A friend of mine started using garden netting just laid on the ground in a long pile around her pens. Snakes would get caught in it and were stopped before getting her. Her issue was rattle snakes, not just chicken or black snakes. That won't work if the birds free range though because they would get caught in it.


----------



## hildar (Oct 3, 2013)

Yeah in the old days they would use moth balls, but I have heard that moth balls are not what we should be using around chickens. However with me I place it around the outside of the fence rather then the inside. However the snakes around here still get in by coming through neighbors trees.


----------



## nj2wv (Aug 27, 2013)

I remember seeing somewhere that if you put golf balls in the nest that a snake may think it's an egg and eat it. Since it can't digest a golf ball then it will die. I don't know if it works. I use golf balls so the chickens know where to lay.


----------



## back2simplelife (Jul 6, 2013)

What kind of snake was it?
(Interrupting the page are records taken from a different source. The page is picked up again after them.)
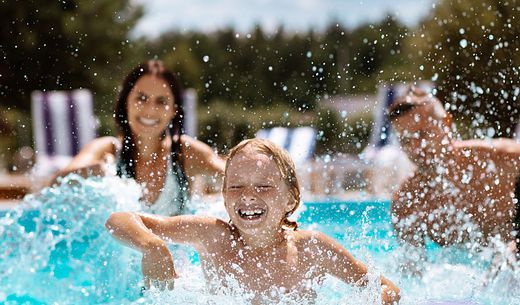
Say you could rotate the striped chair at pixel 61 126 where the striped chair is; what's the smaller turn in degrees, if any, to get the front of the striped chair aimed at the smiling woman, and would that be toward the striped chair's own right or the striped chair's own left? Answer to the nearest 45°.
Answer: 0° — it already faces them

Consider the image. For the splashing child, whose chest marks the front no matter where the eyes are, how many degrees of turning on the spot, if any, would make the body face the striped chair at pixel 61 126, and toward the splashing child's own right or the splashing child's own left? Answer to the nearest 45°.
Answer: approximately 180°

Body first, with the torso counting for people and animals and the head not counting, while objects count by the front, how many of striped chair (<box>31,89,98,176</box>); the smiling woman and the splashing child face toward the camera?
3

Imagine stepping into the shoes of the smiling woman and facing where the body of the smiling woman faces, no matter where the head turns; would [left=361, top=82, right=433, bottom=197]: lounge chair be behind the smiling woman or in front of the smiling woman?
behind

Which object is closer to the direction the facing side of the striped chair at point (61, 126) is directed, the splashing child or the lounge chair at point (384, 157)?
the splashing child

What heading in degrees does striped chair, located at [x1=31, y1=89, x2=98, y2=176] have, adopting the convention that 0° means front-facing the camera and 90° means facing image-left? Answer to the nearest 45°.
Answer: approximately 0°

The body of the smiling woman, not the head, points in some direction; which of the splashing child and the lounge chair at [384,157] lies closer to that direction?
the splashing child

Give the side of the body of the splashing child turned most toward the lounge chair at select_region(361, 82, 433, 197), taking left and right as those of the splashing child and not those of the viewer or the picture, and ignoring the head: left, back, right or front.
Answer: back

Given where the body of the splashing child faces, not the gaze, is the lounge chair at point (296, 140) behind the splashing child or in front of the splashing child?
behind

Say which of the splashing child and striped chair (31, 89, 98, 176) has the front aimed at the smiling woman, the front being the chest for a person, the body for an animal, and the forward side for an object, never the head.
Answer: the striped chair

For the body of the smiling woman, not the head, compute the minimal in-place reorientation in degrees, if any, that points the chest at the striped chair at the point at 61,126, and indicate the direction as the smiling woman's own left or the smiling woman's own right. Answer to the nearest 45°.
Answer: approximately 180°
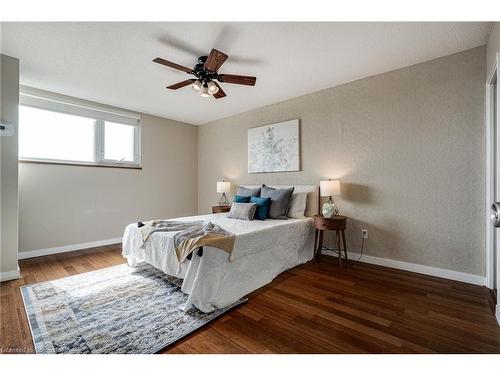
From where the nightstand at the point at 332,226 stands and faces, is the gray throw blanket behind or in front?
in front

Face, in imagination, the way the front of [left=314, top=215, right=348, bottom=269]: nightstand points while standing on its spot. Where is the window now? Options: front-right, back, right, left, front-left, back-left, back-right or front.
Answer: front-right

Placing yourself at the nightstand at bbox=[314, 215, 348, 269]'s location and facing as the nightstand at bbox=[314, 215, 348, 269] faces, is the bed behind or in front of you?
in front

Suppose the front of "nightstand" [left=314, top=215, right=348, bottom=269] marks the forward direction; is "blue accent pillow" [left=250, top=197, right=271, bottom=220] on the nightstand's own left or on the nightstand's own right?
on the nightstand's own right

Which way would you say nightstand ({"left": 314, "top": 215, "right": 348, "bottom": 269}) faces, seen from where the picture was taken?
facing the viewer and to the left of the viewer

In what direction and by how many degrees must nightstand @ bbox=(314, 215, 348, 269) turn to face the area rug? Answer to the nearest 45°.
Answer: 0° — it already faces it
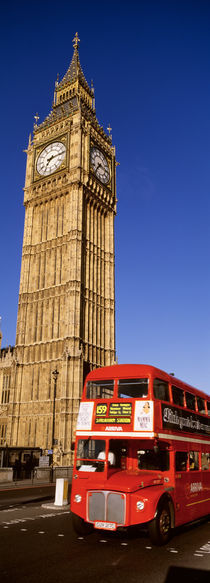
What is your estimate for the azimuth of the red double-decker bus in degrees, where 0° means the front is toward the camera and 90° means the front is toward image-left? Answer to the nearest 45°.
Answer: approximately 45°

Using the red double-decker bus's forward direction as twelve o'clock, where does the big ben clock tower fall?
The big ben clock tower is roughly at 4 o'clock from the red double-decker bus.
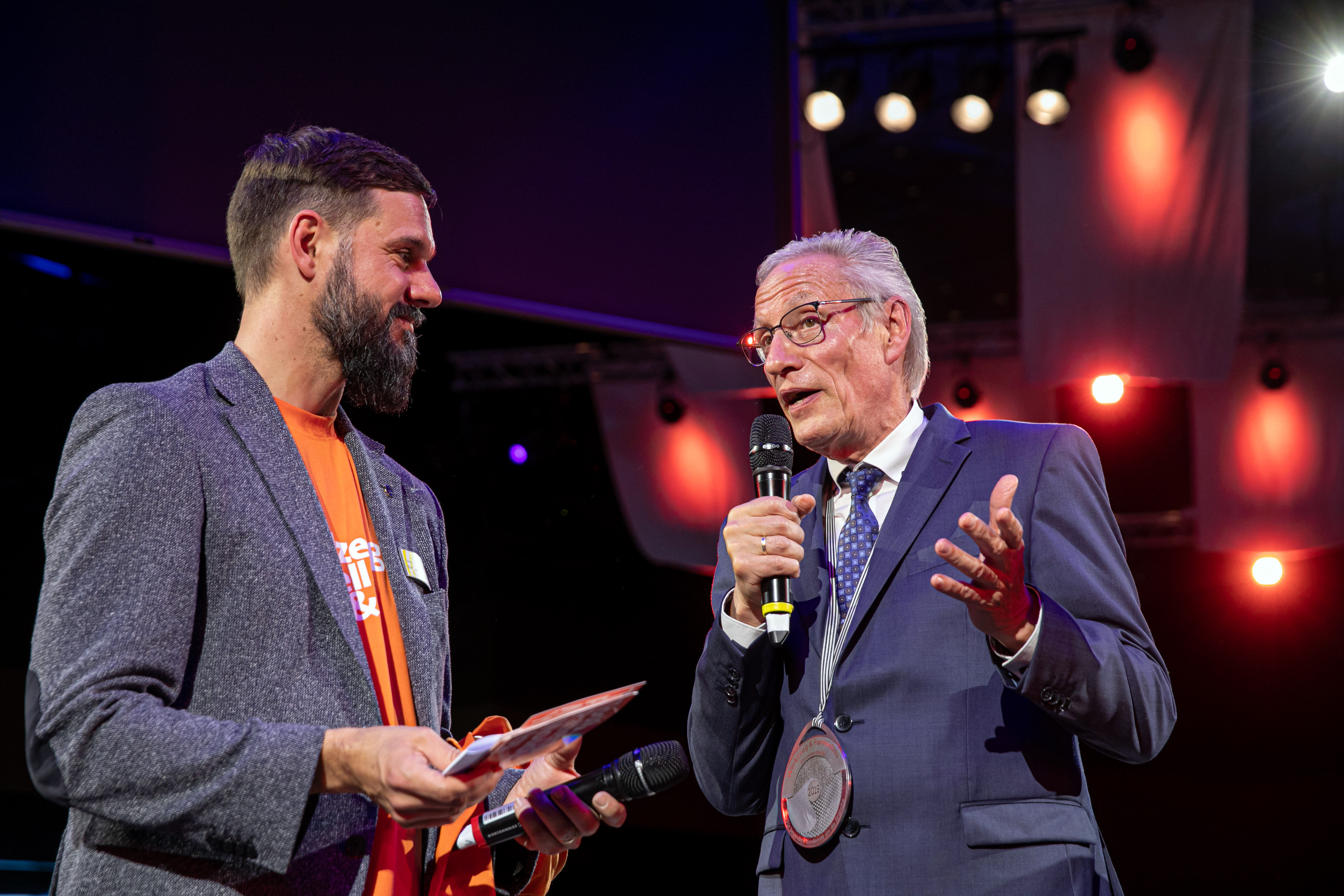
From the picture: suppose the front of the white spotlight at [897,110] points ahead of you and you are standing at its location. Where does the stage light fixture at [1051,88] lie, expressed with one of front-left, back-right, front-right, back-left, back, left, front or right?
left

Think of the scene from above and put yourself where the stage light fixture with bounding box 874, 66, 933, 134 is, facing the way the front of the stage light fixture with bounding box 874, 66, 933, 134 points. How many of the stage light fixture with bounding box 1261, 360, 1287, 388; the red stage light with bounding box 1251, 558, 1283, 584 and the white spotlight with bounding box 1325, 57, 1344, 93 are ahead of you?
0

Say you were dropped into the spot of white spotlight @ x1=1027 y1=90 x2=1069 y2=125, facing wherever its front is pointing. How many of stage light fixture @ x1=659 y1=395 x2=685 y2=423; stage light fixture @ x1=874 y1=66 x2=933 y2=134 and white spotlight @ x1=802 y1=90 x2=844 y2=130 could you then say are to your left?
0

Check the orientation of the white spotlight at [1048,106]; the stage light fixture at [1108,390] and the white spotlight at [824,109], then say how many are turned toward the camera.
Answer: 3

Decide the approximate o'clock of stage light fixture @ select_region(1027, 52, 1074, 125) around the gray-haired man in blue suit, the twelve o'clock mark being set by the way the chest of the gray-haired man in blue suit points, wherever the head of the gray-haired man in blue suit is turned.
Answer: The stage light fixture is roughly at 5 o'clock from the gray-haired man in blue suit.

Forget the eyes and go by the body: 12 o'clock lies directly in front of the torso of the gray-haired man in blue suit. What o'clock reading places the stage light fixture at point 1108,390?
The stage light fixture is roughly at 5 o'clock from the gray-haired man in blue suit.

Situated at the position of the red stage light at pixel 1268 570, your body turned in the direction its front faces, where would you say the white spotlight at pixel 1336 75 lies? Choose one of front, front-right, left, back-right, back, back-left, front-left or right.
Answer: front

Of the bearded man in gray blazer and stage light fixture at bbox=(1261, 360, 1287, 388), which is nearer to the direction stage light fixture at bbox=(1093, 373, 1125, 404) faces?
the bearded man in gray blazer

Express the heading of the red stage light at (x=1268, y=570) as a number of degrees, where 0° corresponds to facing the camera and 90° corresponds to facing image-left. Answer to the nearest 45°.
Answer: approximately 0°

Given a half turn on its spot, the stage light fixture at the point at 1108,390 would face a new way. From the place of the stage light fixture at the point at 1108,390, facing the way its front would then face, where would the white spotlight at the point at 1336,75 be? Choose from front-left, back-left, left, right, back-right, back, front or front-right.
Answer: back-right

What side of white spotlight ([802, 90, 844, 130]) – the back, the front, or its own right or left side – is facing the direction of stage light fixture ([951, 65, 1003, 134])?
left

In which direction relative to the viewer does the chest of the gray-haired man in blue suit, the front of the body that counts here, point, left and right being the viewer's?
facing the viewer and to the left of the viewer

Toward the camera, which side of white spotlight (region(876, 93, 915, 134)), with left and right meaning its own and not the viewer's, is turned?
front

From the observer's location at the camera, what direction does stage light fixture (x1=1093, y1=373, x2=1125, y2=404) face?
facing the viewer

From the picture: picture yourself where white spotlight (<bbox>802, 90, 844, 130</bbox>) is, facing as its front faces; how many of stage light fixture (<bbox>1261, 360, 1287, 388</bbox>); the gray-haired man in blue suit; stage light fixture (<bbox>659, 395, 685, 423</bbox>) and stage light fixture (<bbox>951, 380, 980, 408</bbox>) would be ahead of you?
1

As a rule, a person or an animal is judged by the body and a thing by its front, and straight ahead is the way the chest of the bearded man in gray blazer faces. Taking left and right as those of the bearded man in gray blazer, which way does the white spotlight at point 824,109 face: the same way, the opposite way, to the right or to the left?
to the right

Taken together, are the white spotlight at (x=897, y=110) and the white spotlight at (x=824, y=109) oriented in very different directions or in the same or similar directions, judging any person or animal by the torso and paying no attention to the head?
same or similar directions

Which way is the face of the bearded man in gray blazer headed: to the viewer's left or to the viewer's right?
to the viewer's right

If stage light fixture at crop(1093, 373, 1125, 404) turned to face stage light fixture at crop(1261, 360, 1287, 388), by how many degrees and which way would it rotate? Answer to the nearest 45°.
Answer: approximately 90° to its left
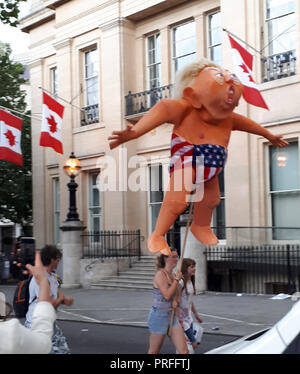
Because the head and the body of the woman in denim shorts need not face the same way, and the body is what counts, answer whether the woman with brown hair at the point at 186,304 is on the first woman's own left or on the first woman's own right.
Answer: on the first woman's own left

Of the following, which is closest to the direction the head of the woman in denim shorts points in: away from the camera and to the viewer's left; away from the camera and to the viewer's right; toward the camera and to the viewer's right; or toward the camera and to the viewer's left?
toward the camera and to the viewer's right

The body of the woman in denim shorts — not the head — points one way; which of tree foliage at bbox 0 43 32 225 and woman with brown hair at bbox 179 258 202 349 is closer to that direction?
the woman with brown hair
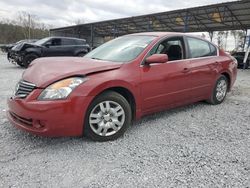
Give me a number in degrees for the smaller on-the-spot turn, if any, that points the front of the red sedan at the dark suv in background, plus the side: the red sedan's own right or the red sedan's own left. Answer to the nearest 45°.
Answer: approximately 135° to the red sedan's own right

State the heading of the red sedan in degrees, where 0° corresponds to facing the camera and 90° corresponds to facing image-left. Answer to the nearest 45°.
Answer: approximately 45°

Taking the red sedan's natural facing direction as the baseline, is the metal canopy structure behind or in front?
behind

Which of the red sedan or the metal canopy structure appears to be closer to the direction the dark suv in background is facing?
the red sedan

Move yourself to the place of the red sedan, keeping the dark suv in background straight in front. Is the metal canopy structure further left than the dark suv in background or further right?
right

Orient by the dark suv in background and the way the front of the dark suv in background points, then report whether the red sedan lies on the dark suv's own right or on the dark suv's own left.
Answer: on the dark suv's own left

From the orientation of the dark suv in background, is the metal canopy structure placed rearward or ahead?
rearward
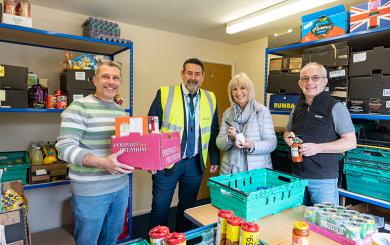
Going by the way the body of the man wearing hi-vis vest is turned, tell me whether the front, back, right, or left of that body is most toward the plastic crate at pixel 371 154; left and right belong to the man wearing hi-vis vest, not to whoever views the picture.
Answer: left

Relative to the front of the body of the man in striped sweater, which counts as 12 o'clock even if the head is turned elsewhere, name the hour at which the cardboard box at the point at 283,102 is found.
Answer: The cardboard box is roughly at 10 o'clock from the man in striped sweater.

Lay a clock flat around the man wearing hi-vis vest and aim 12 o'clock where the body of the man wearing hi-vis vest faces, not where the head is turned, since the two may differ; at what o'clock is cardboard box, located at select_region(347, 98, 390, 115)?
The cardboard box is roughly at 9 o'clock from the man wearing hi-vis vest.

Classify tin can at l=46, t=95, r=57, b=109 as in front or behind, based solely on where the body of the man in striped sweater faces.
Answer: behind

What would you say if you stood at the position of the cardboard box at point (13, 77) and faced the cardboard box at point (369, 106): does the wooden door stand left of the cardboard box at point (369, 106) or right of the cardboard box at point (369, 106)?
left

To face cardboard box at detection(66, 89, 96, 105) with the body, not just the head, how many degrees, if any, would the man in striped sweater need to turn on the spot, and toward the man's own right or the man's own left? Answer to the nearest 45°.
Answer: approximately 135° to the man's own left

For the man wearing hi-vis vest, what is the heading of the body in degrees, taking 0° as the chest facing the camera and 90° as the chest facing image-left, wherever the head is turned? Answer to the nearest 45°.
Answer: approximately 0°

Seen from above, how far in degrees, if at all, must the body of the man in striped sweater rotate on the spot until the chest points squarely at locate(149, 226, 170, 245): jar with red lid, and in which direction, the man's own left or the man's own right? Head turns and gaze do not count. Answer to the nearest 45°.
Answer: approximately 45° to the man's own right

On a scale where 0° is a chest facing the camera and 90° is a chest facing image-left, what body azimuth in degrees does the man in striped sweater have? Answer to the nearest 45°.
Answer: approximately 315°

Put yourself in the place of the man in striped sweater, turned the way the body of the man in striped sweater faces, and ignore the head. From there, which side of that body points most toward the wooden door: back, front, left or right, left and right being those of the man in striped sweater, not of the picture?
left

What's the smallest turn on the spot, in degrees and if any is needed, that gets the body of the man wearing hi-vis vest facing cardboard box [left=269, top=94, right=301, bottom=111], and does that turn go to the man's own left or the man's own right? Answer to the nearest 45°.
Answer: approximately 135° to the man's own left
A golf ball does work but the damage can already be done to your flock. Most of the time, even if they eat an egg.. they stay in the coop for quite awhile. Really, doing what we call "snake checks" (searching our 5 acres for them 2x a day) And even then.. they can still sneak in. Hardware cloth is the only thing that can truly keep them from your coop.. and that is only if your run is made from it as well. Keeping their other food sources down can help, cats are said to help.. think it's the whole mouse thing although I have seen them kill them! However, we have about 50 cats in our area and we still get them. keeping your surrounding grass and weeds down. Make sure there are no boards, leaves, or any other places for them to hide. If you have rat aka chicken snakes, they can climb at least a 2 story building so make sure there is hardware cloth on top windows and vents in your coop. We try our best to "manage" the snakes during daylight hours. I do a complete check of the coop before locking them up at night. My coop is critter proof.. unless hubby goes out to check the chicks for their first night outside, opens the door and one crawls in.. we got lucky and he saw it and didn't get bit! Oh and go everywhere with at least a shovel or gun so you aren't stuck yelling for help, afraid to leave it or it would be lost in the coop! Yep, rough one last night for sure!
In all honesty, we had more copperheads yesterday than we did in 6 months combined! I honestly think they are like scorpions and came out with the moon. (fingers crossed anyway!) I hope they go back where they came from for both of our sake! Good luck!


----------



## colbybednar (Jul 26, 2014)

If u go to your local fedd store they should have glass eggs. The snake will eat the egg and it will bust inside it and the glass will kill it


----------



## pearnist (Apr 7, 2014)

I use golf balls as well but the snake I guess got lucky and picked an actual egg. I also use easter eggs.


----------